This relationship is likely an ancient one. Mucus is universal to animals from corals to fish to humans, and phages are universal to mucus. Perhaps this was how the very first animals defended themselves against infections. They developed mucus to concentrate phages that were plentiful in their environment, and the viruses in turn helped their hosts to control the microbial multitudes around them. It was a mutually beneficial relationship between animal and virus, and one that continues today.
But the latest experiments from Barr’s team, many of which were done by his colleague Sophie Nguyen, suggest that this relationship between animals and phages is even more intimate. The phages aren’t just sitting atop human gut cells, acting as bouncers. They are actually being trafficked through the cells themselves. The team even used powerful microscopes to confirm the presence of phages within the cells. “A cell is enormous compared to a phage,” says Barr. “It’s like finding a cup of coffee by sectioning a skyscraper.”
In the experiment, just 0.1 percent of the total phages made it through. But based on their rate of travel, and the staggering number of them in the average human gut, the team estimated that our gut cells absorb around 31 billion phages every day. “The percentage feels like it can’t be that important but when you turn that percentage into absolute numbers, it feels biologically relevant,” says Corinne Maurice from McGill University, who also studies phages and was not involved in this study.
The team only did experiments using lab-grown cells, but Barr says there’s good reason to think that the same viral journeys take place in living bodies. For over 70 years, scientists have been “finding phages in parts of the body where they shouldn’t be,” he says, including supposedly sterile organs like the lungs. Microbiologist René Dubos found hints of this in 1943, by injecting phages into the guts of mice and finding those same viruses in the rodents’ brains.

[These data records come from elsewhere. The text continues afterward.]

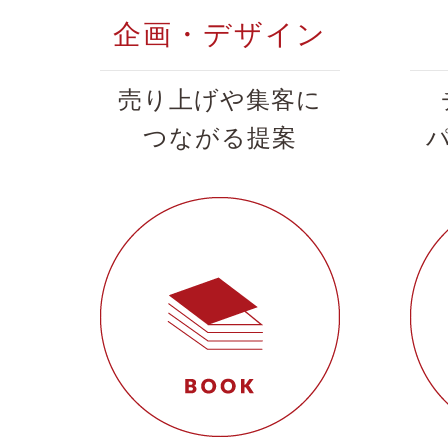
企画・デザイン
売り上げや集客に
つながる提案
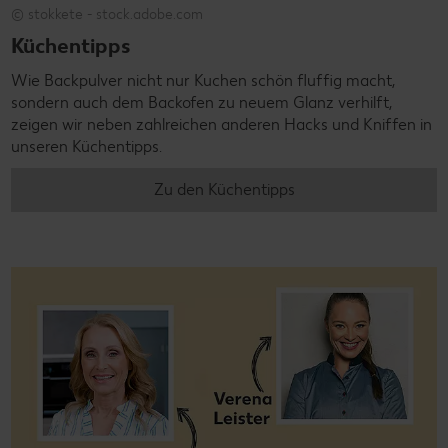
© stokkete - stock.adobe.com
Küchentipps
Wie Backpulver nicht nur Kuchen schön fluffig macht,
sondern auch dem Backofen zu neuem Glanz verhilft,
zeigen wir neben zahlreichen anderen Hacks und Kniffen in
unseren Küchentipps.
Zu den Küchentipps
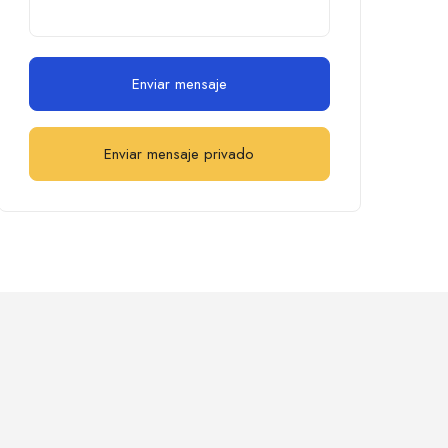
Enviar mensaje
Enviar mensaje privado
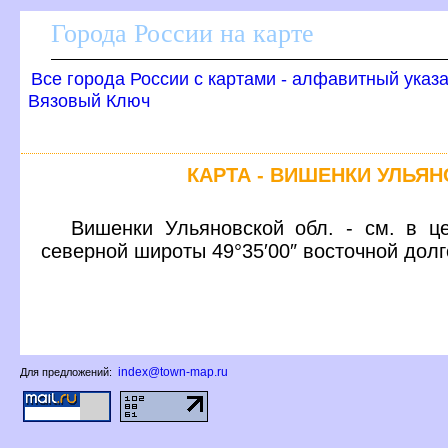
Города России на карте
се города России с картами - алфавитный указ
язовый Ключ
КАРТА - ВИШЕНКИ УЛЬЯ
ишенки Ульяновской обл. - см. в це
северной широты 49°35′00″ восточной дол
index@town-map.ru
Для предложений:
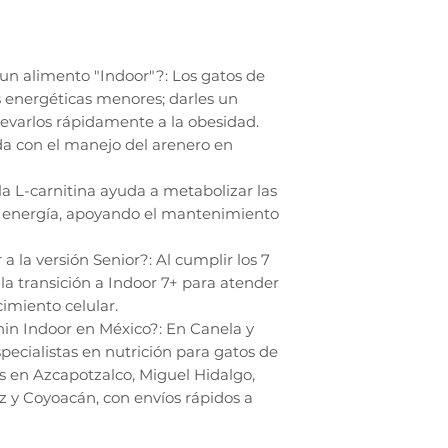
un alimento "Indoor"?: Los gatos de
s energéticas menores; darles un
evarlos rápidamente a la obesidad.
a con el manejo del arenero en
 la L-carnitina ayuda a metabolizar las
en energía, apoyando el mantenimiento
 la versión Senior?: Al cumplir los 7
la transición a Indoor 7+ para atender
imiento celular.
n Indoor en México?: En Canela y
cialistas en nutrición para gatos de
 en Azcapotzalco, Miguel Hidalgo,
 y Coyoacán, con envíos rápidos a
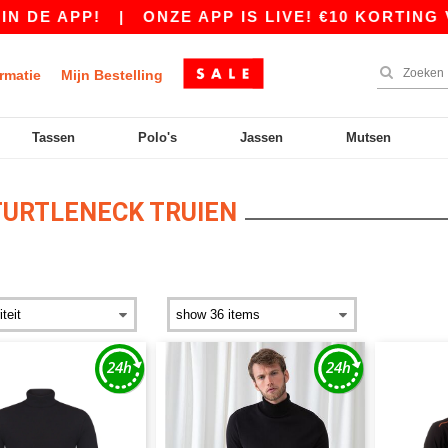
 DE APP!
|
ONZE APP IS LIVE! €10 KORTING V
rmatie
Mijn Bestelling
Tassen
Polo's
Jassen
Mutsen
URTLENECK TRUIEN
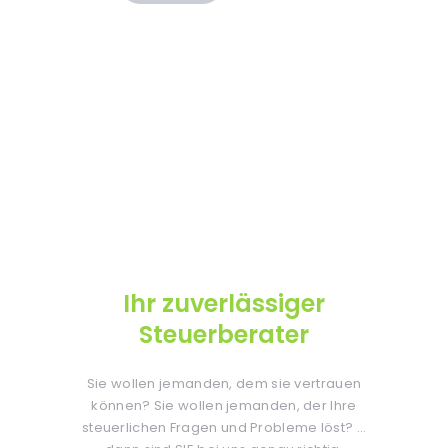
Ihr zuverlässiger
Steuerberater
Sie wollen jemanden, dem sie vertrauen
können? Sie wollen jemanden, der Ihre
steuerlichen Fragen und Probleme löst? …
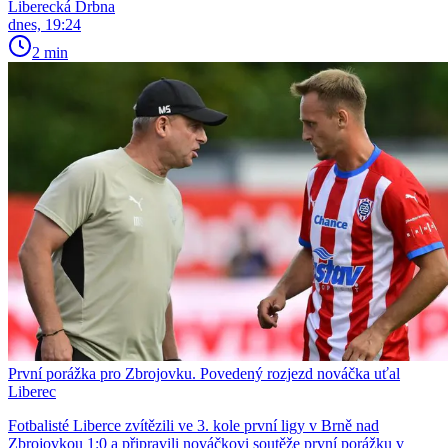
Liberecká Drbna
dnes, 19:24
2 min
První porážka pro Zbrojovku. Povedený rozjezd nováčka uťal
Liberec
Fotbalisté Liberce zvítězili ve 3. kole první ligy v Brně nad
Zbrojovkou 1:0 a připravili nováčkovi soutěže první porážku v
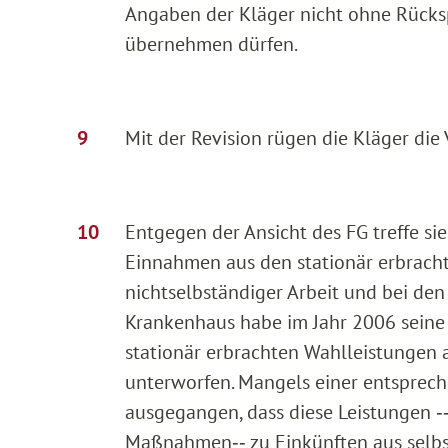
Angaben der Kläger nicht ohne Rücksp
übernehmen dürfen.
Mit der Revision rügen die Kläger die
Entgegen der Ansicht des FG treffe si
Einnahmen aus den stationär erbrach
nichtselbständiger Arbeit und bei den
Krankenhaus habe im Jahr 2006 seine
stationär erbrachten Wahlleistungen 
unterworfen. Mangels einer entsprech
ausgegangen, dass diese Leistungen 
Maßnahmen‑‑ zu Einkünften aus selbst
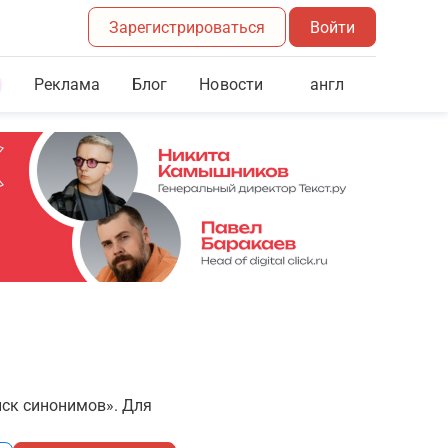
Зарегистрироваться
Войти
Реклама
Блог
англ
Новости
иск синонимов». Для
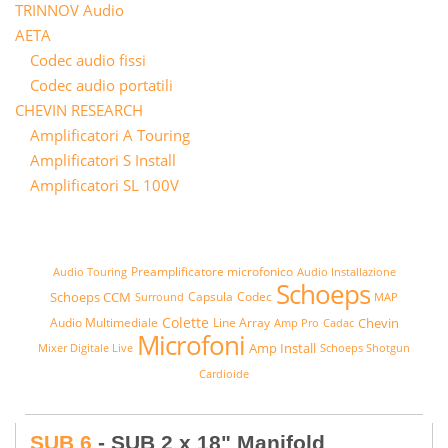
TRINNOV Audio
AETA
Codec audio fissi
Codec audio portatili
CHEVIN RESEARCH
Amplificatori A Touring
Amplificatori S Install
Amplificatori SL 100V
Preamplificatore microfonico
Audio Touring
Audio Installazione
Schoeps
Schoeps CCM
Capsula
Codec
Surround
MAP
Colette
Chevin
Audio Multimediale
Line Array
Amp Pro
Cadac
Microfoni
Amp Install
Mixer Digitale Live
Schoeps Shotgun
Cardioide
SUB 6
- SUB 2 x 18" Manifold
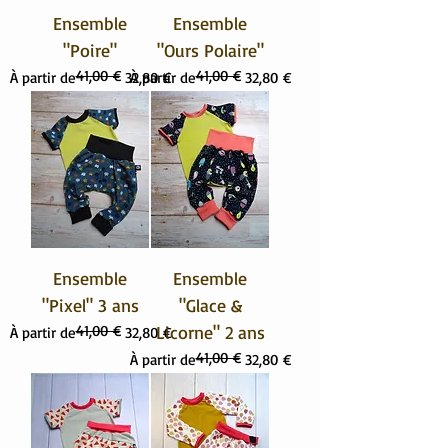
Ensemble
Ensemble
"Poire"
"Ours Polaire"
41,00 €
41,00 €
Prix original
Prix promotionnel
Prix original
Prix promotionnel
À partir de
32,80 €
À partir de
32,80 €
Ensemble
Ensemble
"Pixel" 3 ans
"Glace &
41,00 €
Licorne" 2 ans
Prix original
Prix promotionnel
À partir de
32,80 €
41,00 €
Prix original
Prix promotionnel
À partir de
32,80 €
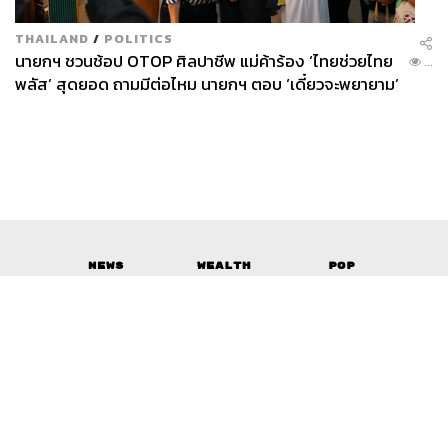
THAILAND
/
POLITICS
นายกฯ ชวนช้อป OTOP ศิลปาชีพ แม่ค้าร้อง ‘ไทยช่วยไทย
...
พลัส’ สุดยอด ถามมีต่อไหม นายกฯ ตอบ ‘เดี๋ยวจะพยายาม’
News
Wealth
Pop
Podcast
Video
Now
Opinion
Careers
Events
Privacy
About
Contact
Policy
FOR
ADVERTISING
MEMBERSHIP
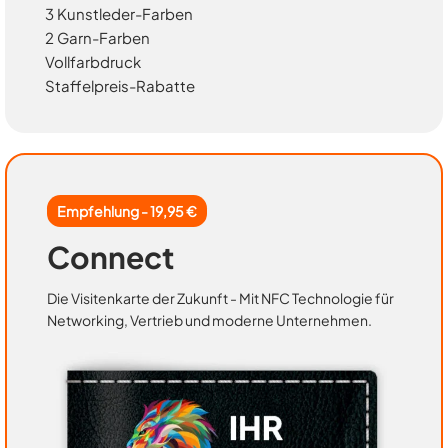
3 Kunstleder-Farben
2 Garn-Farben
Vollfarbdruck
Staffelpreis-Rabatte
Empfehlung - 19,95 €
Connect
Die Visitenkarte der Zukunft - Mit NFC Technologie für
Networking, Vertrieb und moderne Unternehmen.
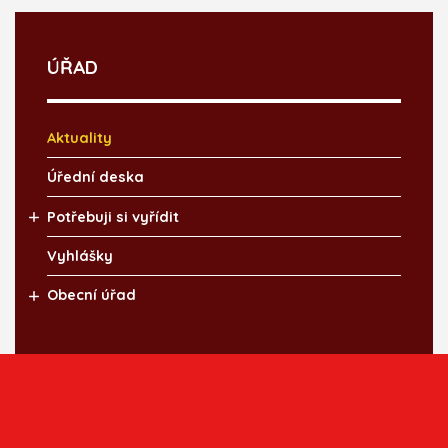
ÚŘAD
Aktuality
Úřední deska
Potřebuji si vyřídit
Vyhlášky
Obecní úřad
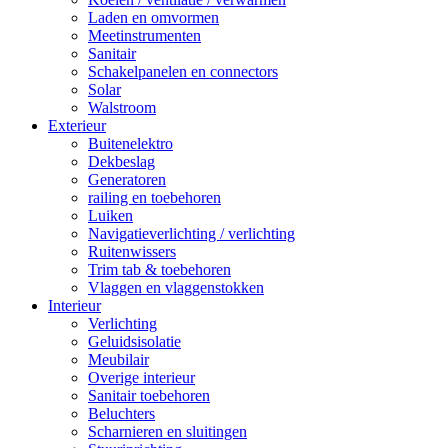
Laden en omvormen
Meetinstrumenten
Sanitair
Schakelpanelen en connectors
Solar
Walstroom
Exterieur
Buitenelektro
Dekbeslag
Generatoren
railing en toebehoren
Luiken
Navigatieverlichting / verlichting
Ruitenwissers
Trim tab & toebehoren
Vlaggen en vlaggenstokken
Interieur
Verlichting
Geluidsisolatie
Meubilair
Overige interieur
Sanitair toebehoren
Beluchters
Scharnieren en sluitingen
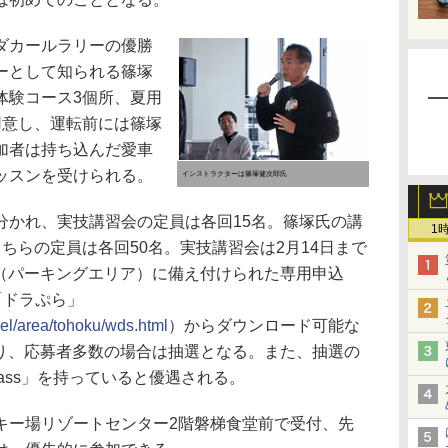
ダカールラリーの優勝
ーとして知られる篠塚
体験コース3個所、夏用
用意し、運転前には篠塚
加者は持ち込んだ愛車
ッスンを受けられる。
インストラクターは篠塚健次郎氏
かれ、実技講習会の定員は各回15名。篠塚氏の講
1
ちらの定員は各回50名。実技講習会は2月14日まで
A（パーキングエリア）に備え付けられた専用申込
「ドラぷら」
vel/area/tohoku/wds.html
）からダウンロード可能な
あり、応募者多数の場合は抽選となる。また、抽選の
pass」を持っていると優遇される。
ー場リゾートセンター2階磐梯食堂前で受付、先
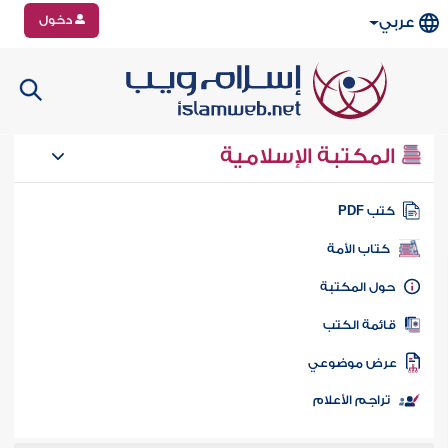
دخول
عربي
المكتبة الإسلامية
تب PDF
كتاب الأمة
ول المكتبة
ائمة الكتب
رض موضوعي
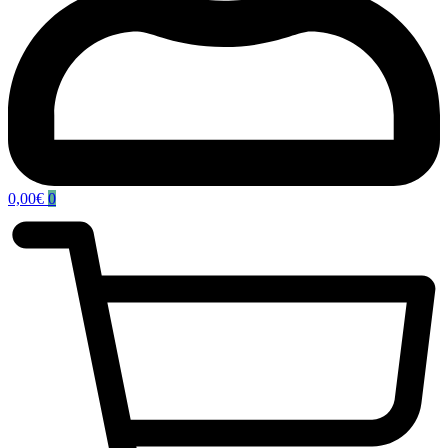
0,00
€
0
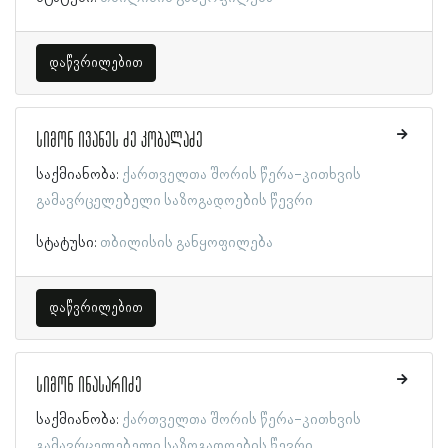
დაწვრილებით
სიმონ ივანეს ძე კობალაძე
საქმიანობა:
ქართველთა შორის წერა-კითხვის
გამავრცელებელი საზოგადოების წევრი
სტატუსი:
თბილისის განყოფილება
დაწვრილებით
სიმონ ინასარიძე
საქმიანობა:
ქართველთა შორის წერა-კითხვის
გამავრცელებელი საზოგადოების წევრი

“Phages can be detected outside the gastrointestinal tract, but there hasn’t been any real proof of how they get there,” says Lori Holtz from Washington University School of Medicine in St Louis. Many scientists believed that they were just leaking through gaps between the cells, but Nguyen’s work suggests that they are actually going through the cells themselves. In her experiments, the phages could traverse cells that line the kidneys, lungs, liver, and even the brain. “That’s absolutely astonishing in my view,” says Barr. The brain is separated from other organs by the blood-brain barrier—one of the most tightly controlled borders in the body. It’s incredibly hard for scientists to get small molecules through it. And yet, phages seem to do so.
This isn’t an infection in any meaningful way. The phages aren’t hijacking human cells to make more copies of themselves, as viruses like influenza, Zika, or Ebola might. Instead, Barr thinks that the cells are in control. They’re actively engulfing phages, and shuttling them from one end to the other. Why?